Supporters of digital ID – both members of the public and politicians - often argue that it will bring efficiency. Passports, driving licences, national insurance numbers, NHS numbers, payroll details… the paperwork of modern life is undeniably heavy.

Digital ID claims to strip away some of that burden by replacing it with a single, streamlined profile. I will not pretend that this wouldn’t be convenient. But convenience is not the same as necessity - and it certainly doesn’t justify the risks.

Labour argue that compulsory digital ID is needed to prevent illegal working and to deter illegal migration. They even suggest it will stop the boats. But this is a flimsy foundation for such a heavy-handed policy. Migrant workers already require visas. Those working cash-in-hand already evade HMRC, immigration officers and enforcement agencies.

If these checks can be bypassed today, why would digital ID succeed where they have failed?
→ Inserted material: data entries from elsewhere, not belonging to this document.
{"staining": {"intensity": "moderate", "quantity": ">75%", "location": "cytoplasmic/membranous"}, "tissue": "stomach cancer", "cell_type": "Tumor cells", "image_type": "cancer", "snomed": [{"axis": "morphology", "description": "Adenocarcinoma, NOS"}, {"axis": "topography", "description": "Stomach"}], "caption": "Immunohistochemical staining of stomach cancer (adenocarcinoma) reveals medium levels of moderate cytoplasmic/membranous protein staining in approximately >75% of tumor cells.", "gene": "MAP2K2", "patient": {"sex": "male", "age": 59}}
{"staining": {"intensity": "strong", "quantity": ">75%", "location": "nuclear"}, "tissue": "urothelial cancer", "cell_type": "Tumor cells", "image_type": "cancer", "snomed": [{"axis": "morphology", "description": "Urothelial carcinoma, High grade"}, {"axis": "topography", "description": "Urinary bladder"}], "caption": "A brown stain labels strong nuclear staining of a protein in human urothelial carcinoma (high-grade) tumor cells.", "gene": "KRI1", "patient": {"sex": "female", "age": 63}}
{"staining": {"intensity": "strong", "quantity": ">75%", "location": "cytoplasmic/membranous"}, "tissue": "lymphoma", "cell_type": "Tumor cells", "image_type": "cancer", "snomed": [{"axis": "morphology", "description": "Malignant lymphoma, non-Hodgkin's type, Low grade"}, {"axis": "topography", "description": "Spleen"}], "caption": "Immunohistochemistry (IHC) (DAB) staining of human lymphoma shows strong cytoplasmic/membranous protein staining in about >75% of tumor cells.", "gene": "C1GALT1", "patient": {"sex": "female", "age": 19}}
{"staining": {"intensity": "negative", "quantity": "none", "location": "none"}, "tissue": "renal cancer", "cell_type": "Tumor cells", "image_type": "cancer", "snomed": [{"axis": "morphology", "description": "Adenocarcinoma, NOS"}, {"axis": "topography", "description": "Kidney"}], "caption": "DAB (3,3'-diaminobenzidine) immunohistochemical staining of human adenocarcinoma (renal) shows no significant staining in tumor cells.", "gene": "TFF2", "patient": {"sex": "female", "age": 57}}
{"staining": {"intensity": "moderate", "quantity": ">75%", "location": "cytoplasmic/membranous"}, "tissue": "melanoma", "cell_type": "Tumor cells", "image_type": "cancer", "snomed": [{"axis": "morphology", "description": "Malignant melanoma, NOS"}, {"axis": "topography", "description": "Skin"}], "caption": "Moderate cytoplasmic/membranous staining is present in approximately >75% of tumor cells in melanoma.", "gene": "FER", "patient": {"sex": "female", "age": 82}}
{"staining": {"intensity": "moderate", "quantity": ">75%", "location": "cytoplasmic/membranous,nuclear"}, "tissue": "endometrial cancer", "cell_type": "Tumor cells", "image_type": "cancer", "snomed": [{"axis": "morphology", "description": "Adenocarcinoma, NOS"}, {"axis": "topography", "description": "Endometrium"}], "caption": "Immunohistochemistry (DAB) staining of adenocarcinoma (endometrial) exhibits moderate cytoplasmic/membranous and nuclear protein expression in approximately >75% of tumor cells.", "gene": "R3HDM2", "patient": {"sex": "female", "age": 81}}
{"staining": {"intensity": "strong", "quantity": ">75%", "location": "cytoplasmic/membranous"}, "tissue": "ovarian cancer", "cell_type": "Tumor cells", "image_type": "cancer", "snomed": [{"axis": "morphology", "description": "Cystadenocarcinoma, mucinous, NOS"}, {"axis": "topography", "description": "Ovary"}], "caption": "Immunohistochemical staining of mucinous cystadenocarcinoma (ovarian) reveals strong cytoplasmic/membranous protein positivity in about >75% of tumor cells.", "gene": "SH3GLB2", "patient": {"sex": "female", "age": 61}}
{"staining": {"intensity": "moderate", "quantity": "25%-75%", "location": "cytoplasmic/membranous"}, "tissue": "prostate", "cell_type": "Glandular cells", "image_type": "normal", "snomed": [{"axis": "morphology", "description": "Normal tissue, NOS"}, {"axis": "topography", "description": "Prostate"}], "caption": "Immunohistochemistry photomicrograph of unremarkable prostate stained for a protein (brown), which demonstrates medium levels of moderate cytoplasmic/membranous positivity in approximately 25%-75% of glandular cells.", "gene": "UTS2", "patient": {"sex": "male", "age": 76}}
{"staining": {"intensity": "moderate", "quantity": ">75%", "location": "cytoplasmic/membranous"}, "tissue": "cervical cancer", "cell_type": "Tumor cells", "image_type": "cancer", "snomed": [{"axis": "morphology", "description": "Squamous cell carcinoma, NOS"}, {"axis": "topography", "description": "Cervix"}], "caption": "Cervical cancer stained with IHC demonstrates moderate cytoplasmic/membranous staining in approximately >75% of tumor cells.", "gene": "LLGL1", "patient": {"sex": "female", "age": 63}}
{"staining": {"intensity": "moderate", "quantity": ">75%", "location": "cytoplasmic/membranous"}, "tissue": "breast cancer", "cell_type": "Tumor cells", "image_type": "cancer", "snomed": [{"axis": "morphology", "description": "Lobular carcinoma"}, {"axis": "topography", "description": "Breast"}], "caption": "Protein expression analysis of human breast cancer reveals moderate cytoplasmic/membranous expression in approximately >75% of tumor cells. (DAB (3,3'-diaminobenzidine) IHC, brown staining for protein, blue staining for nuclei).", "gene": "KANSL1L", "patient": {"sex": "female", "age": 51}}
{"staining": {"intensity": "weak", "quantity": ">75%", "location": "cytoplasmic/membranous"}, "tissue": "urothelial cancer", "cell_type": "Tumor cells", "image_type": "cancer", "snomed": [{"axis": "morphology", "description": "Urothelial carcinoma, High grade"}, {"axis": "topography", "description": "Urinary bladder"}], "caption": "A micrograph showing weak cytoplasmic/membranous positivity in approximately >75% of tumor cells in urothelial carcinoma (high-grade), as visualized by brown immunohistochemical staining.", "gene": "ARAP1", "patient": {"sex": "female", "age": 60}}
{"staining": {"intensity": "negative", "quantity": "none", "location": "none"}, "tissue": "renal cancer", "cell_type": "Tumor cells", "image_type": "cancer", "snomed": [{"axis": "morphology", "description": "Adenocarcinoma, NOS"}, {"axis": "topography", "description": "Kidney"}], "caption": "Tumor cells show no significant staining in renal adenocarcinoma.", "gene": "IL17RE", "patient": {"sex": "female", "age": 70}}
The truth is clear: compulsory ID cards will not stop illegal working, and they will not stop the boats.

What they will do is hand more power to the state. A compulsory digital ID is not just unnecessary - it is invasive, enormously expensive, and deeply troubling for anyone who values freedom.

It places your personal data, your background, your life on a centralised database, ready to be accessed or misused. And once such a system exists, the temptation for government to expand its use will be irresistible. Today the justification is employment checks.

Tomorrow it could be welfare eligibility, access to healthcare, even control over what you say online. The infrastructure will already be there. That should send a shiver down the spine of anyone who believes in liberty.

We should also remember how we got here. The idea of national identity cards is not new. It has been floated and rejected for decades.

In the early 1990s, consultations recommended against making them compulsory. In 2006, Tony Blair’s Identity Cards Act created a voluntary scheme, but it was scrapped by the Coalition because of spiralling costs and the threat to privacy. Since then, the issue has been quiet - until now, when Keir Starmer has chosen to revive it. Not as a serious solution to illegal migration, but as a smokescreen for his Government’s scandals and failures.

Britain has never been a “papers please” country. Privacy and freedom are not inconveniences to be traded away for bureaucratic tidiness. They are the bedrock of a free society. That is why Labour’s plan is such a dangerous step in the wrong direction.

Digital ID is invasive. It is expensive. And it is wrong.